Zeckenbiss Symptome



Sie sind kleine, aber dennoch stellen sie eine große Gefahr dar. Die Rede ist von Zecken. Die winzigen Spinnentiere gehören zu den wichtigsten Krankheitsüberträgern. So sind Zecken die Hauptüberträger der Borreliose. Das Heimtückische ist, dass ein Zeckenbiss oft lange unbemerkt bleibt. Da die Tiere bei ihrem Biss ein Betäubungsmittel sowie einen Entzündungshemmer in die Wunde geben, sind die Zeckenbiss Anzeichen in ihrer Intensität eher gering ausgeprägt. Hält man sich also in Gebieten auf, in denen ein Zeckenbiss sehr wahrscheinlich ist, sollte man ziemlich genau auf Zeckenbiss Symptome achten. Je länger die Zecke am Körper hängt, desto höher ist die Wahrscheinlichkeit sich an so gefährlichen Krankheiten, wie Borreliose anzustecken.
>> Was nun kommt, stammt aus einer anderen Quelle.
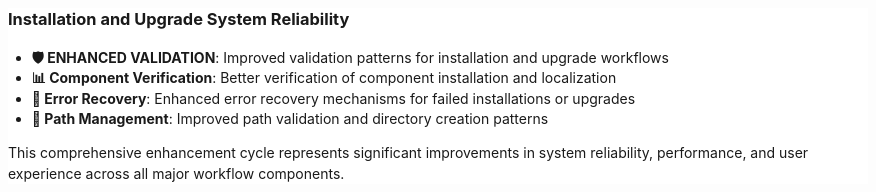 ### Installation and Upgrade System Reliability
- **🛡️ ENHANCED VALIDATION**: Improved validation patterns for installation and upgrade workflows
- **📊 Component Verification**: Better verification of component installation and localization
- **🔧 Error Recovery**: Enhanced error recovery mechanisms for failed installations or upgrades
- **📁 Path Management**: Improved path validation and directory creation patterns

This comprehensive enhancement cycle represents significant improvements in system reliability, performance, and user experience across all major workflow components.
Bei dieser Erkrankung findet die Übertragung in der Regel acht bis zwölf Stunden nach dem Stick statt.

Vorsicht ist besser als Nachsicht

Die Zeckenbiss Anzeichen sind kaum wahrnehmbar. Meist ist es ein kurzer steckender Schmerz, der von einem leichten Juckreiz begleitet wird. Er ist in etwa mit einem Mückenstich vergleichbar. Allerdings sind sowohl Schmerzen als auch Juckreiz hier deutlich weniger ausgeprägt. Aus diesem Grund sollte man sich nicht darauf verlassen den Zeckenbiss sofort zu bemerken und entsprechende Vorbeugemaßnahmen ergreifen. Wenn nämlich Symptome einer gefährlichen Infektion auftreten, kann es bereits zu spät sein.

Woran erkennt man, ob ein Biss gefährlich ist?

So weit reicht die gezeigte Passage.